Extracted data entries
- Opening Delimiter -

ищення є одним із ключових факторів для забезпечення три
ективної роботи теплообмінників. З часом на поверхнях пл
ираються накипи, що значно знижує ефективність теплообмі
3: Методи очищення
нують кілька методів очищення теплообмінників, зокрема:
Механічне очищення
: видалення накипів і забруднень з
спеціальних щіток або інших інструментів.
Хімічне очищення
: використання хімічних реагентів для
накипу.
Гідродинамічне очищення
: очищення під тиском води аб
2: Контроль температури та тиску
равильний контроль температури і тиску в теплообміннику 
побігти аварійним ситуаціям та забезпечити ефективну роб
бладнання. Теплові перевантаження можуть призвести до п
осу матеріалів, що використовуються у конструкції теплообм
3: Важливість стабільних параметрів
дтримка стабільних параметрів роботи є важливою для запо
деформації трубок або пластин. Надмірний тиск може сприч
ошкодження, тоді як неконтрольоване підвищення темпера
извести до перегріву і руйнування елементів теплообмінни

- Closing Delimiter -

§ Task statement:
Going over every line of the entries, tally those containing the string "тиску" and report only the figure.

§ Solution to the problem:
2